3 Levels of Reading Comprehension
When I think of reading comprehension, I find it helpful to divide it into three levels. You can work through the 3 levels of reading comprehension in order with your students. This is also helpful for differentiating learning in your classroom. You can work on the lower levels of reading comprehension with students who need more support and work your way toward the third level as they gain skills.
The three levels of reading comprehension are literal, inferential, and evaluative.
Literal Reading Comprehension
At the literal level of reading comprehension, students answer direct questions about the text. For example, after reading a text about cheetahs, some questions to test literal reading comprehension are:
- How fast can cheetahs run?
- What are some examples of prey that cheetahs eat?
The answers to these questions would be found directly in the text.
Inferential Reading Comprehension
The next level of reading comprehension requires inference. In other words, students have to think about what they’re reading to understand things that may be indirectly stated. Or, they might need background knowledge to understand the text.
For example, take this sentence, “The children roasted their marshmallows around the fire.”

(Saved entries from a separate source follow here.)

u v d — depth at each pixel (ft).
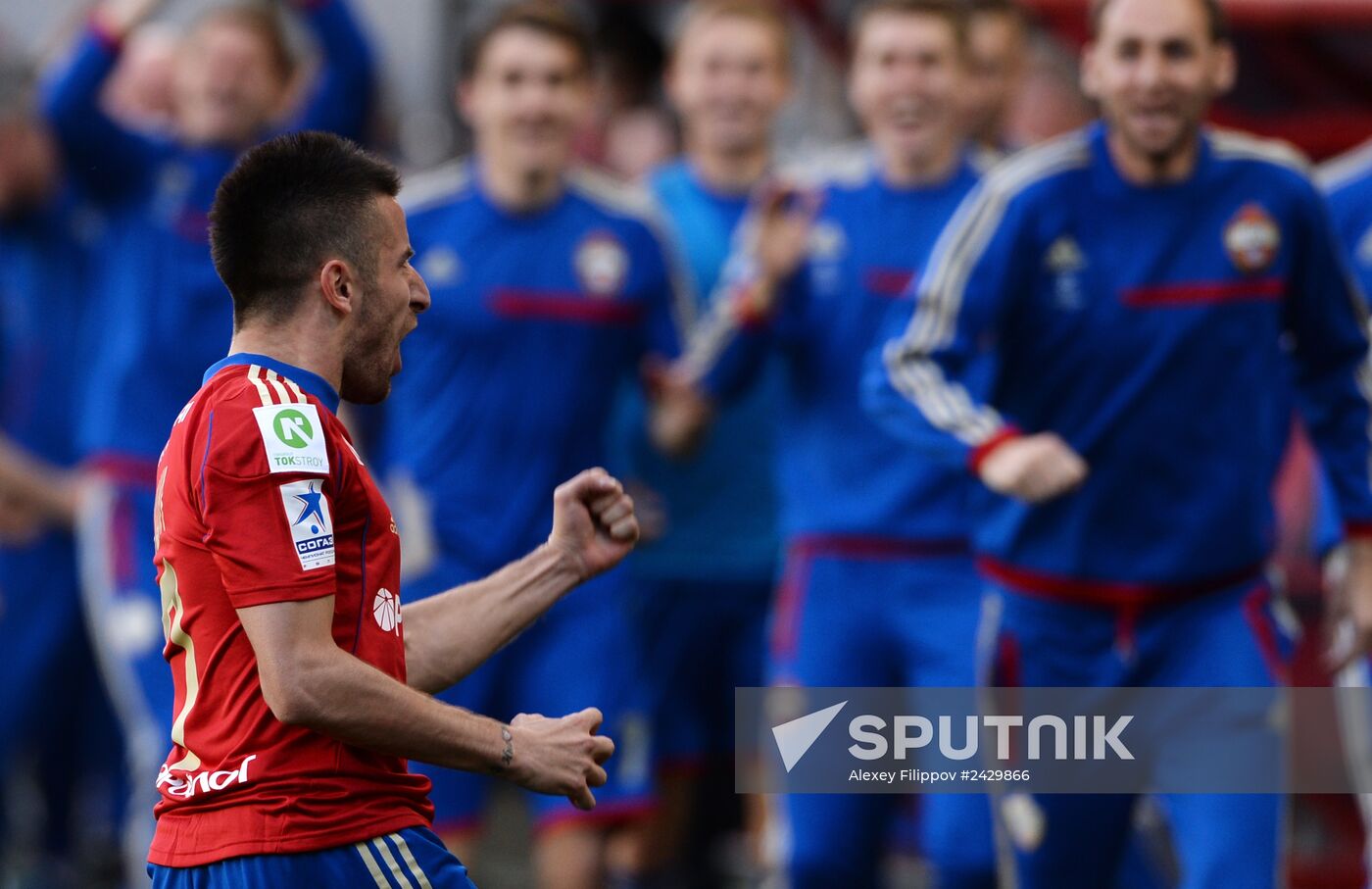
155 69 107.24
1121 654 62.13
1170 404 61.16
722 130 91.56
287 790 41.45
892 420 63.00
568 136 77.87
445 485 76.38
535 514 76.84
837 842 75.92
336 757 41.83
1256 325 61.36
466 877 43.55
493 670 75.36
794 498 80.02
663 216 92.32
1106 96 60.85
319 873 41.45
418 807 43.78
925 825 74.95
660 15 125.39
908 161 79.41
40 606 95.50
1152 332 61.05
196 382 85.35
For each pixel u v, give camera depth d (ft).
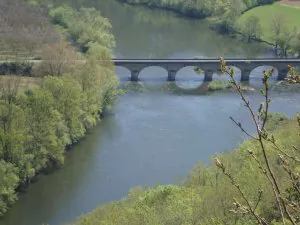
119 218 214.07
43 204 325.62
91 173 363.56
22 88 449.48
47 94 370.32
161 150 401.08
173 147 406.82
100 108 449.48
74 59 499.10
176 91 545.85
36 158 351.46
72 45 625.82
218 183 220.64
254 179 193.26
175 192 241.35
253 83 583.17
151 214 208.33
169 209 206.49
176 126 447.01
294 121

You probably imagined children sitting around a campfire or perhaps a fire pit. You made an inference about what type of fire the writer referred to.
Some examples of an inferential reading comprehension question related to a text on cheetahs might be:
- Can cheetahs run faster than their prey?
- Why do cheetahs rest a lot?
After reading a fictional text, you might ask inferential reading comprehension questions about a character’s feelings, character traits, or intentions. Students can infer what a character might be thinking based on their actions. For example, you might ask “How do you think the character felt in the situation? Why?”
When working through these questions, it can be helpful to have students highlight or underline evidence from the text that helped them formulate their answers. For example, if they believe a character felt angry, they might underline a section of the text that describes the character’s face turning red or stomping their feet.
Similes and metaphors also require inferential thinking. If a student reads in a book that someone was “as hungry as a horse,” they infer that the character was very hungry. Similarly, the meaning of metaphors is not literal. The reader must interpret it. That’s why it’s important for teachers to coach students through understanding metaphors and similes.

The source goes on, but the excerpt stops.